Nintendo Wii finally arrived in my home beginning of the month. As many of you probably know, this is pretty fun and addictive even for "non-gamers" like me. It’s been giving me sore muscles.
Although I was quite familiar with this kind of sensor based immersive controller technology, I am still surprised by the well-made and cleverly inclusive software.
Especially Wii Fit is a fascinating application. The first set of default programs may not be the most effective workout, but it has certainly brought enjoyment of games into fitness and showed lots of potential for third party development. I could not believe that it turned even my super lazy husband into a daily exerciser.
But what struck me most was the global nature of these games.

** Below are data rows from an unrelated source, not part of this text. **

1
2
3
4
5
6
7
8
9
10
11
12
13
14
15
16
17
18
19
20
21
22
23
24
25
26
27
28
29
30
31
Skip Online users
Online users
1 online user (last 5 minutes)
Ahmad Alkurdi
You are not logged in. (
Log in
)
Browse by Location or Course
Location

There are some Japanese cartoon like emotion expressions and other Japanese things in the games, but the language and context seem quite natural or at least “not odd” in US version. The encouraging training method is rather “western” to me.

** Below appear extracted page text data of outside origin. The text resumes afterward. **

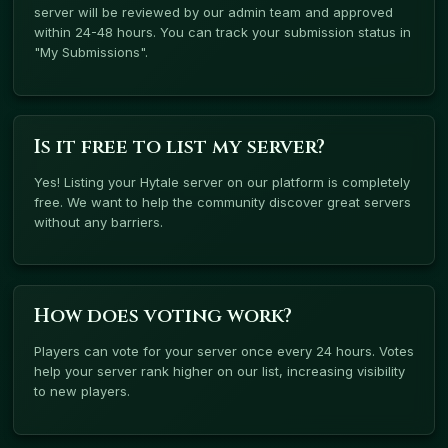
server will be reviewed by our admin team and approved
within 24-48 hours. You can track your submission status in
"My Submissions".
Is it free to list my server?
Yes! Listing your Hytale server on our platform is completely
free. We want to help the community discover great servers
without any barriers.
How does voting work?
Players can vote for your server once every 24 hours. Votes
help your server rank higher on our list, increasing visibility
to new players.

With 2 out of 3 game console companies being Japanese, it may be granted that these companies know plenty about attracting gamers outside of Japan. And I am sure they have long history of doing business that way. But knowing how many of even the most prestigious Japanese companies screw up at crossing the border in any significance, it seems remarkable to me.

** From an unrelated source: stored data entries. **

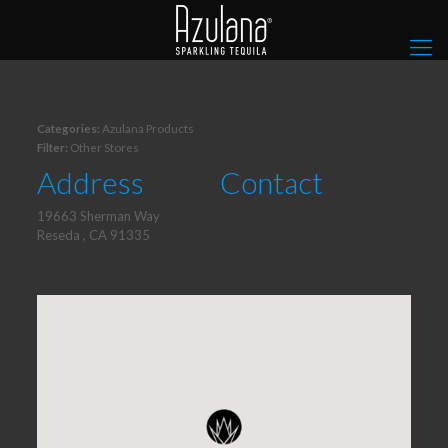
Categories:
Azulana Products
Filter:
Other Stores
Address
Contact
19663 Sherman Way
Reseda , CA 91335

With regards to globalizing software, lots of people know that mere translation of language would not be enough and many other cultural things have to be localized. I don’t think companies like Nintendo have huge product development organizations outside of Japan (as many complains “everything gets decided in Japan”), and wonder what kind of teams and processes they employed to embrace the global view.
It could be that entertainment like music, game, and movie have certain commonality and easier to get across, but there might also be some secrets these companies have obtained over the years that others could learn from.